5G'de tartışılan teknoloji değil
Hayatımızın neredeyse her aşamasında interneti kullanıyoruz. Sabah alarmdan bankacılık işlemlerine, haber okumaktan sağlık randevusuna kadar dijital ağların içindeyiz. İnternet sadece hayatımıza girmedi; bizimle birlikte gelişmeye, dönüşmeye devam ediyor.
Bu dönüşümün en somut örneklerinden biri 4G oldu. Mobil internet hızlandı; görüntülü konuşmalar sıradanlaştı, uzaktan eğitim ve çalışma mümkün hâle geldi.

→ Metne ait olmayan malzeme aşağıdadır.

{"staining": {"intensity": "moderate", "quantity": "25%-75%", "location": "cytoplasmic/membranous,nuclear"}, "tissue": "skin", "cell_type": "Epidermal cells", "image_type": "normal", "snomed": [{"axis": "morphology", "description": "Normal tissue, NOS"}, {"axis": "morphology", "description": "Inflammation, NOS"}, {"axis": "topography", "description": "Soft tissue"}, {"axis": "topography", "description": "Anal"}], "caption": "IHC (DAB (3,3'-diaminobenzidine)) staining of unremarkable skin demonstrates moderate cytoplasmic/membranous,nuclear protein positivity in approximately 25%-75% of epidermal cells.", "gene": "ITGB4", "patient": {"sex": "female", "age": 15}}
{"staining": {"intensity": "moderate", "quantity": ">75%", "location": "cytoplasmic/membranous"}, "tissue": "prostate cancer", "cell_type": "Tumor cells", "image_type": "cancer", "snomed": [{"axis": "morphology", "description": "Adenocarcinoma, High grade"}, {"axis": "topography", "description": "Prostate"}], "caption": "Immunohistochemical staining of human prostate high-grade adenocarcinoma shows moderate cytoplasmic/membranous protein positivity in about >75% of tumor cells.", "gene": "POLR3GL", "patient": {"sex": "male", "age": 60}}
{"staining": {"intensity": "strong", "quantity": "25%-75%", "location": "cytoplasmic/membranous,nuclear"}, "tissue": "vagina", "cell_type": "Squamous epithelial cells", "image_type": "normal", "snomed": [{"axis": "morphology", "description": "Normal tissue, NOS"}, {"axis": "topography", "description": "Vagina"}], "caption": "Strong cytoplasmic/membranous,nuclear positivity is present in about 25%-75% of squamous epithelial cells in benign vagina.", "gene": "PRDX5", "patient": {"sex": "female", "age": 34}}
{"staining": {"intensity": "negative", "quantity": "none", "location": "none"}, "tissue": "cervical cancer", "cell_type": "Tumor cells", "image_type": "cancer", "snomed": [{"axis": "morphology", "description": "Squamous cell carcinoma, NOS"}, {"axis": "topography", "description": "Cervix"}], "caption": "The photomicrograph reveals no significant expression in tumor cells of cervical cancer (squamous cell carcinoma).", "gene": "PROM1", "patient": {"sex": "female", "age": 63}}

Kısacası 4G, hayatı kolaylaştıran ve toplumun büyük ölçüde benimsediği bir teknolojiye dönüştü.
Bugün ise benzer bir geçiş 5G için yaşanıyor. Ancak bu kez tartışma yalnızca hız ve teknoloji üzerinden ilerlemiyor. Sokakta ve sosyal medyada yükselen itirazlar, meselenin teknoloji değil, zorunluluk algısı etrafında şekillendiğini gösteriyor.
5G, küresel ölçekte aynı hızla kabul görmedi. İngiltere, Çin menşeli Huawei ekipmanlarını ulusal güvenlik gerekçesiyle yasakladı. İsveç, Huawei ve ZTE’yi altyapıdan tamamen dışladı. Yeni Zelanda ve Avustralya da benzer güvenlik önlemleri aldı. İtalya, Belçika ve İrlanda’da ise bazı şehirlerde uygulamalar halk tepkisiyle ertelendi.
Türkiye’de 5G süreci pilot uygulamalarla ilerliyor
Resmî açıklamalara göre geçişin Nisan 2026’da başlaması planlanıyor. Bugün itibarıyla 5G kullanımı zorunlu değil. Ancak tartışmalar, mevcut uygulamalardan çok geleceğe dair algılar ve endişeler etrafında yoğunlaşıyor.
Rahatsızlığın kaynağı teknoloji değil; sürecin nasıl anlatıldığı ve nasıl yönetildiği. Bilgilendirme eksikliği ve toplumsal katılımın sınırlı olması, güvensizliği artırıyor. İnsanlar gelişmeye karşı değil; yalnızca bu sürecin dışında bırakılmak istemiyor.
Bilimsel olarak 5G’nin insan sağlığına zarar verdiğini kanıtlayan kabul görmüş bir veri yok. Buna rağmen itirazlar sürüyorsa, bunun nedeni dijital güvenlik ve mahremiyet kaygıları. Daha fazla veri, daha fazla denetim ihtiyacını da beraberinde getiriyor.
5G’ye yönelik kaygıların önemli bir kısmı sağlık değil, güvenlik temelli. Daha fazla cihazın aynı anda ağa bağlanması; veri mahremiyeti, siber saldırı riski ve dijital altyapıların dış müdahalelere açık hâle gelmesi endişesini doğuruyor. Akıllı şehirler, kameralar ve bağlı sistemler geliştikçe ‘Ne kadar izleniyoruz?’ sorusu da daha yüksek sesle soruluyor.
5G; hız, verimlilik ve teknolojik rekabet açısından önemli fırsatlar sunuyor. Ancak şeffaflık ve toplumsal rıza olmadan yürütülen her dönüşüm, ilerleme olmaktan uzaklaşıyor. Teknoloji hızla kurulabilir; fakat güven, ancak katılımla inşa edilir.